I am a teacher in India, and I train Korean students in English to help them get ready to study at Indian schools, the other day I gave the kids a 10 sentence essay to write on their mothers, one of them wrote "My mother is like black color " and the other "My mother dog", it was quite embarrassing for me to ask them why they had written such things after a while it translated "My mother does not like dogs" and "My mother loves the color black."

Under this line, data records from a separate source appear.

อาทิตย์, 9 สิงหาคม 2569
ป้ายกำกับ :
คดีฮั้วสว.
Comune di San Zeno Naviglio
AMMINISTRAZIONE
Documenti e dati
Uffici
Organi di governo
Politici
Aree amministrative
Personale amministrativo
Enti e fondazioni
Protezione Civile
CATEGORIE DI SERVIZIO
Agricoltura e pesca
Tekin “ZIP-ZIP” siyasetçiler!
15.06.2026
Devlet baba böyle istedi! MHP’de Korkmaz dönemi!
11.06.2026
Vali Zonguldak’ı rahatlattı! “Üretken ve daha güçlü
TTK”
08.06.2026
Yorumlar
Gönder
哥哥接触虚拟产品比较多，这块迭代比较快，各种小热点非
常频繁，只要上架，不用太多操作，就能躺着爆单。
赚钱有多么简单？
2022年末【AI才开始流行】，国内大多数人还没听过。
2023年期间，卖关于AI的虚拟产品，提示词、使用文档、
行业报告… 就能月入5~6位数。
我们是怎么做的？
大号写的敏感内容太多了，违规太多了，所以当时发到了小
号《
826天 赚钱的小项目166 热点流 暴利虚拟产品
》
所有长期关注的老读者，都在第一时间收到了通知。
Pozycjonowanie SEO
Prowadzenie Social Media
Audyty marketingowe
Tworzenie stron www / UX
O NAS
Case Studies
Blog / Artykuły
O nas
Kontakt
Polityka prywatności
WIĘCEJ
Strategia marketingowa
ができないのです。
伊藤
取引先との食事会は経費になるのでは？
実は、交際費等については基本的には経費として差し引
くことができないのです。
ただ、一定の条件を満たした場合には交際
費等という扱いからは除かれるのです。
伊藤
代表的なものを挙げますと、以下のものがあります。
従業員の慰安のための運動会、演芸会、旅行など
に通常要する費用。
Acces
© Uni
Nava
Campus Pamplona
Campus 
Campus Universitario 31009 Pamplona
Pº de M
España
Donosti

I was doing an opposites exercise with a group of Finnish 13 year olds. I said one adjective from Box A, and they were to find the opposite from Box B. One well-behaved young girl couldn't find the opposite for tall, so I said in English "It begins with sh". She still didn't get it so I repeated the sentence in Finnish. In the Finnish language, the letters are pronounced like this S=ass; H=ho + the grammatical ending of luh. So she heard ass-ho-luh. She exclaimed in Finnish, "hey, my dad says that when he drives the car!"
I'm an assistant English teacher in a JHS in Japan. One day we were reviewing vocabulary with the students repeating the phrases after me. One young man decided his word of the day was "peanuts" or "nuts". So I would say "a happy family," and loud and clear came, "a happy PEANUTS!". "A white cat." "A white NUTS!" "Are you happy?" "Are you NUTS?" It took a while for me to stop laughing long enough to tell my teacher (who is Japanese) why that was so funny. The whole class then got to laugh too!
I was teaching english in Japan and asked my 18 year olds to write a letter to Santa Claus asking for gifts. I knew some of them were copying each other but was a little surprised to find ten requests for "a big poo", otherwise known as a large toy Winnie the Pooh". I explained the connotations to the Japanese teacher who freaked and made them all change it which I thought was a pity....
My first day ever out of Texas and in the Classroom of little six year old Koreans. To lighten the mood I Put my thumb between my index and middle finger and expressed that I had one of my children's nose. Come to turn out, this is equivalent to giving the middle finger. I wondered why the kid was shocked
First off this is my first year in this position, I am the Migrant/bilingual aide for a small school, grades K-8 and I have approximately 33 students, that I see at different times of the day, for different subjects. I love my job and I love the school, co-workers, students etc.... This year for our Christmas program I decided to put on a play (by myself ahhh!!!) just a small, short story called "The Deer Dance", we practiced and practiced, come the night of the play all heck breaks loose, you name it, it probably happened, one mother who volunteered to help with makeup, didn't show up until the last five minutes before curtain went up, my daughter locked herself in my classroom and I had to go get her, no sound , the microphone was too low, the list goes on and on, but you know what the kids had fun, the parents enjoyed seeing their child on stage, and I am planning to do another one in the spring. Am I crazy or what? Thank you for listening.